Jeet Thayil writes with a relish for the language and excels in descriptive prose. Whether it is contemplation of the waterscape during a taxi ride on the Sea Link, or a glimpse of the barricaded Gateway of India
Low is Thayil’s third novel, after Narcopolis (2012) and The Book of Chocolate Saints (2017). As in the first two works, the author’s intimate knowledge of Bombay—certain parts of it, at any rate—is on full display here. Ullis’ sojourn includes a drug party with young professionals in Bandra, poolside drinks with a hotelier’s heiress at the iconic Taj Mahal Hotel, a dinner party at noon with gangsters somewhere near Walkeshwar, a sit-down dinner in a mansion in Alibag, late night drinking (and snorting) with a politician inside a shady dance bar in Tardeo, chasing heroin from silver foil at sunrise on an anonymous pavement in South Bombay in the company of a homeless lad called Sonu, followed by breakfast in an empty restaurant in Bandra, before he leaves for the airport for his return trip. Bombay has been done and done, in fiction and non-fiction, in memoirs and films. In this novel as elsewhere, it always feels like there will never be an end to writing about Bombay.

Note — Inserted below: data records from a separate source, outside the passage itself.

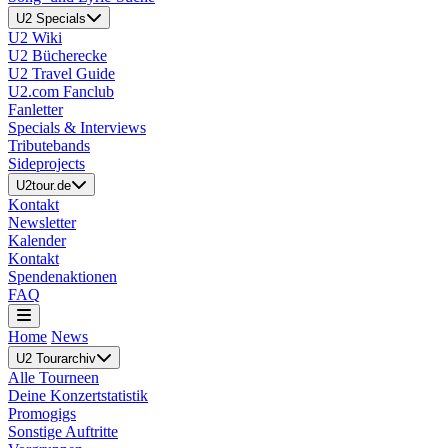
U2 Specials
U2 Wiki
U2 Bücherecke
U2 Travel Guide
U2.com Fanclub
Fanletter
Specials & Interviews
Tributebands
Sideprojects
U2tour.de
Kontakt
Newsletter
Kalender
Kontakt
Spendenaktionen
FAQ
Home
News
U2 Tourarchiv
Alle Tourneen
Deine Konzertstatistik
Promogigs
Sonstige Auftritte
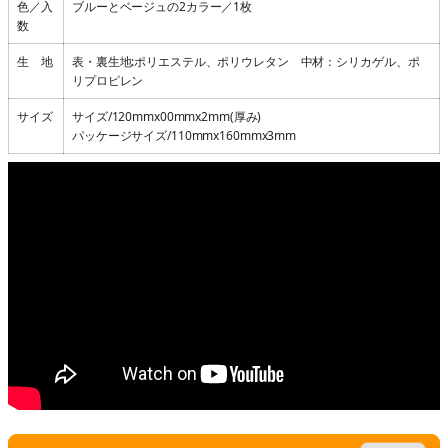
色／入
ブルーとベージュの2カラー／1枚
数
生 地
表・裏生地:ポリエステル、ポリウレタン 中材：シリカゲル、ポ
リプロピレン
サイズ
サイズ/120mmx00mmx2mm(厚み)
パッケージサイズ/110mmx160mmx3mm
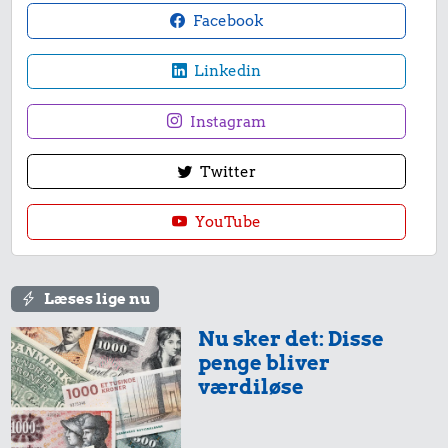
Facebook
Linkedin
Instagram
Twitter
YouTube
Læses lige nu
Nu sker det: Disse
penge bliver
værdiløse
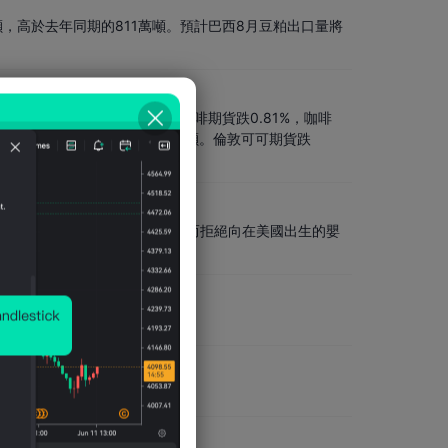
噸，高於去年同期的811萬噸。預計巴西8月豆粕出口量將
期貨漲2.24%。 ICE阿拉比卡咖啡期貨跌0.81%，咖啡
期貨跌2.87%，報5,829美元/噸。倫敦可可期貨跌
漲0.10%。
，旨在因商業化「出生旅遊」產業而拒絕向在美國出生的嬰
勢和Google母公司標債。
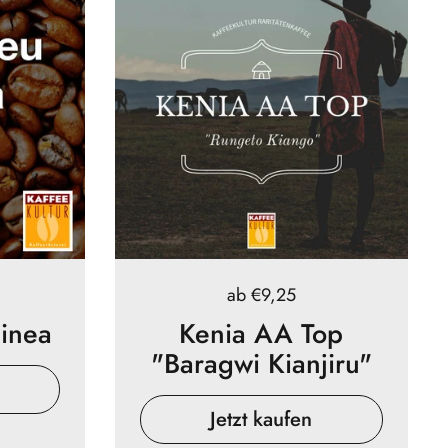
Preis:
ab €9,25
inea
Kenia AA Top
"Baragwi Kianjiru"
Jetzt kaufen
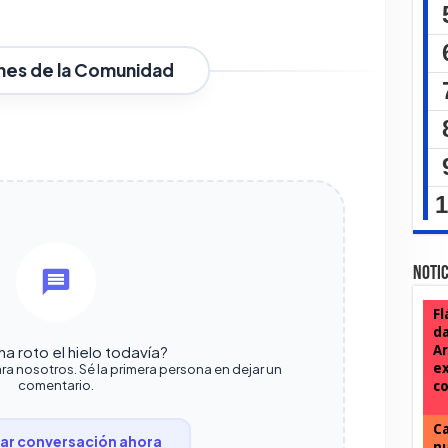
nes de la Comunidad
Notic
Fl
da
Ar
a roto el hielo todavía?
ex
ra nosotros. Sé la primera persona en dejar un
comentario.
co
Ca
r conversación ahora
nu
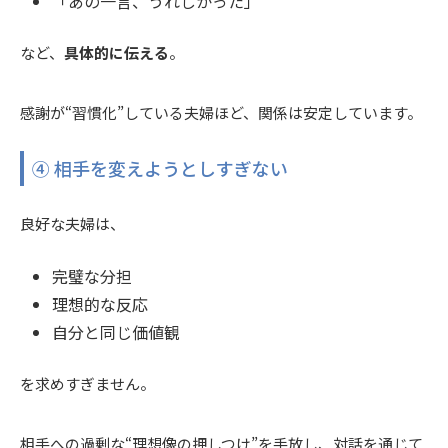
「あの一言、うれしかった」
など、
具体的に伝える
。
感謝が“習慣化”している夫婦ほど、関係は安定しています。
④ 相手を変えようとしすぎない
良好な夫婦は、
完璧な分担
理想的な反応
自分と同じ価値観
を求めすぎません。
相手への過剰な“理想像の押しつけ”を手放し、対話を通じて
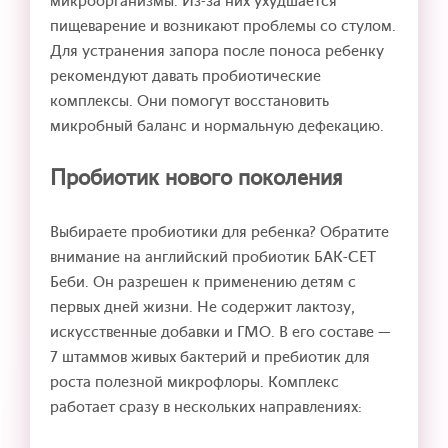
микроорганизмы. Из-за них ухудшается
пищеварение и возникают проблемы со стулом.
Для устранения запора после поноса ребенку
рекомендуют давать пробиотические
комплексы. Они помогут восстановить
микробный баланс и нормальную дефекацию.
Пробиотик нового поколения
Выбираете пробиотики для ребенка? Обратите
внимание на английский пробиотик БАК-СЕТ
Беби. Он разрешен к применению детям с
первых дней жизни. Не содержит лактозу,
искусственные добавки и ГМО. В его составе —
7 штаммов живых бактерий и пребиотик для
роста полезной микрофлоры. Комплекс
работает сразу в нескольких направлениях:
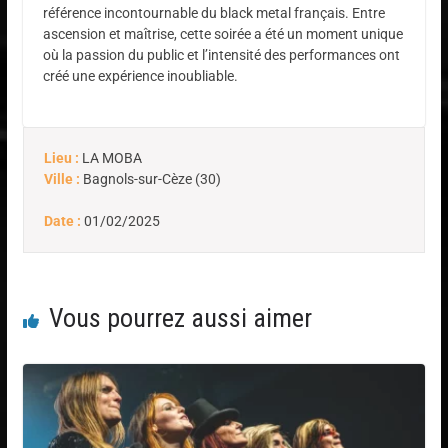
référence incontournable du black metal français. Entre
ascension et maîtrise, cette soirée a été un moment unique
où la passion du public et l’intensité des performances ont
créé une expérience inoubliable.
Lieu :
LA MOBA
Ville :
Bagnols-sur-Cèze (30)
Date :
01/02/2025
Vous pourrez aussi aimer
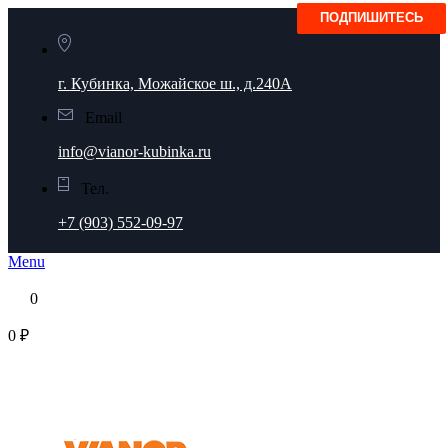
г. Кубинка, Можайское ш., д.240А
Email
info@vianor-kubinka.ru
Тел.
+7 (903) 552-09-97
Menu
0
0 ₽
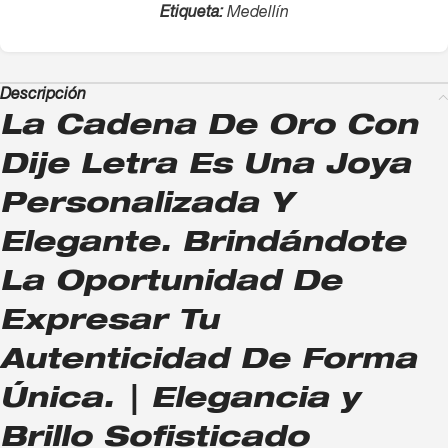
Etiqueta:
Medellín
Descripción
La Cadena De Oro Con
Dije Letra Es Una Joya
Personalizada Y
Elegante. Brindándote
La Oportunidad De
Expresar Tu
Autenticidad De Forma
Única. | Elegancia y
Brillo Sofisticado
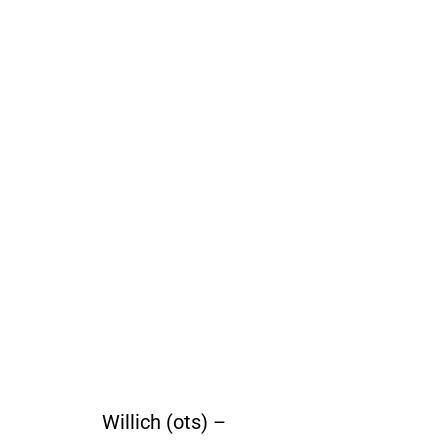
Willich (ots) –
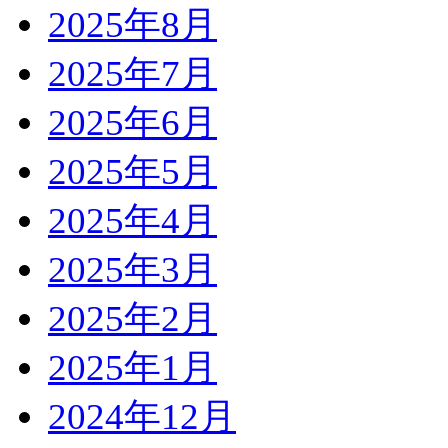
2025年8月
2025年7月
2025年6月
2025年5月
2025年4月
2025年3月
2025年2月
2025年1月
2024年12月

The repertoire of intoxicants ingested on this weekend trip includes: a ‘bag’ of low-grade Chinese powder, fondly called meow, a bottle of Jim Beam, two packets of cocaine and a gram of h-dash-in, a Nigerian drug dealer’s ludicrous code-word for heroin.
A poet through most of his career who turned to writing fiction only a decade ago, Thayil writes with a relish for the language and excels in descriptive prose. Whether it is contemplation of the waterscape during a taxi ride on the Sea Link, or a glimpse of the barricaded Gateway of India from a suite high up in the Taj, or the boat journey from Alibag to the city (‘he looked up at the sky, alert for augury and fray’), the text is never less than absorbing.
A set-piece describing a visit by the couple to Aki’s 70-year-old father’s home in a distant tree-shaded suburb, preceded by prayers at a Hanuman temple in the neighbourhood (‘…the front pillars covered with brass bells, the uvulas slack like knotted tongues’), is worth a particular mention. Ullis’ unfailing eye for the absurd, in himself as well as those around him, leavens the narrative with thick dollops of black humour, especially in the Bombay scenes.
The novel is the story of a couple laid low from within and without by their own pasts and the trajectory of the world in which they live. It’s an exploration of grief and the possibility of redemption under these conditions. Low ends with Ullis striking an optimistic note when he recalls what Aki had once told him, ‘He who saves one life saves the world entire.’ Well, sunny or not, it’s at least a reason to love again, and that ought to be enough for now.